Leave the pictures out and quote every line from the start of the listing to the line with "index pip: (206, 225)", inclusive.

[Source data Boundary: Start]

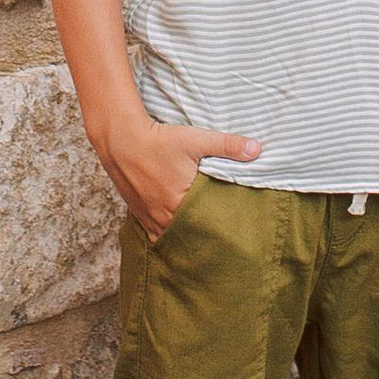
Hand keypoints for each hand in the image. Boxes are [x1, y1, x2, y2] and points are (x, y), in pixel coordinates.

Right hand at [100, 116, 259, 240]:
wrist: (121, 138)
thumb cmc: (159, 140)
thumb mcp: (196, 139)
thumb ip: (228, 145)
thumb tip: (258, 149)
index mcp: (180, 203)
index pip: (206, 225)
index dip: (220, 228)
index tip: (233, 231)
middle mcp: (163, 216)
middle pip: (189, 234)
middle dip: (203, 236)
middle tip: (220, 239)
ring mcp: (149, 217)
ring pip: (171, 236)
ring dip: (183, 236)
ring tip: (200, 239)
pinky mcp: (138, 213)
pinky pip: (154, 233)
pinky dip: (165, 234)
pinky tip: (175, 234)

[Source data Boundary: End]

Answer below:
Hand keypoints for each hand in the image. Boxes are [x1, y1, x2, y2] and points are (x, y), in pixel coordinates.

Right hand at [100, 116, 259, 240]:
wrist: (121, 138)
thumb cmc: (159, 140)
thumb mcp: (196, 139)
thumb ip: (228, 145)
thumb tip: (258, 149)
index mcp: (180, 203)
index pip: (206, 225)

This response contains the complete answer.